Feminist Historiographies in Buddhist Studies with Amy Paris Langenberg 15 March 2025

SeminarFeminist Historiographies in Buddhist Studies
Date10am - 1pm 15 March 2025
HostSOAS Centre of Buddhist Studies
Registerhttps://www.soas.ac.uk/about/event/feminist-historiographies-buddhist-studies

Feminist Historiographies in Buddhist Studies

This seminar will explore various approaches to feminist historiography in Buddhist Studies.
It will pose the question of what changes in our understanding of premodern Buddhisms when, instead of following the grain of Buddhist sources in focusing primarily on elite or dominant perspectives, we read against the grain of texts, focusing in a deliberate way on illuminating the less-well represented and harder to reach experiences and doctrinal positions of minority voices, especially ascetic and other Buddhist women.
We will also necessarily explore the hows of writing such histories. What specific sources or reading practices can be helpful or are necessary? 
During the seminar, we will together consider a few carefully chosen recent examples of feminist historiographical work in the field of Buddhist Studies.

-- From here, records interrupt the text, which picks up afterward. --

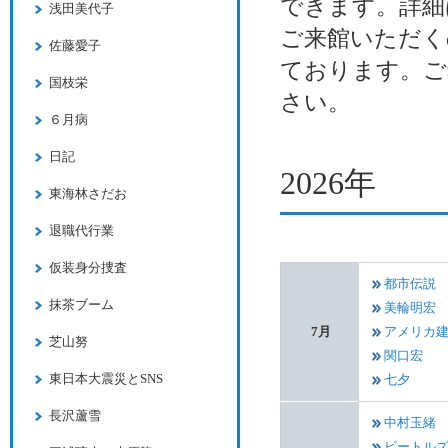
できます。詳細
浅田美代子
ご来館いただく
佐藤愛子
ております。ご
国枝栄
さい。
６月病
日記
2026年
東海林さだお
退職代行業
仮装身分捜査
都市伝説
抹茶ブーム
美輪明宏
7月
アメリカ
芝山努
関口宏
東日本大震災とSNS
七夕
長沢蘆雪
中村玉緒
ビートルズ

The group will also close read and compare several relevant textual passages from the bhikṣuṇī-vinaya and a haṭha yoga text in order to experiment with and discuss feminist historiographical approaches. Proficiency in Sanskrit (or Chinese) is helpful but not necessary.
About the Speakers
Amy Paris Langenberg is Professor of Religious Studies at Eckerd College in Florida, USA. She specializes in South Asian Buddhism, with a focus on gender, sexuality, and female monasticisms. Her work combines textual and ethnographic approaches. She is author of Birth in Buddhism: The Suffering Fetus and Female Freedom (Routledge, 2017) and has published articles in History of Religions, the Journal of the American Academy of Religion, Religion Compass, Religious Studies Review, and the Journal of Global Buddhism. Her most recent project is a study of sexual abuse in North American and transnational Buddhism, co-written with Ann Gleig, to be published in 2026 by Yale University Press.
Ruth Westoby is Junior Research Fellow in Jaina Studies at the Oxford Centre for Hindu Studies with a focus on technologies of the body. In addition, Ruth is an Associate Researcher at Inform, based at King’s College London, researching menstruation in contemporary religions. Ruth holds a PhD from SOAS University of London on ‘The Body in Early Haṭha Yoga’ (2024). Ruth is currently working on a book project from her doctoral thesis ‘Reversing Reproduction in Haṭha Yoga’. Her research focuses on the materiality of the body and sexuality from critical theoretical and medical humanities perspectives.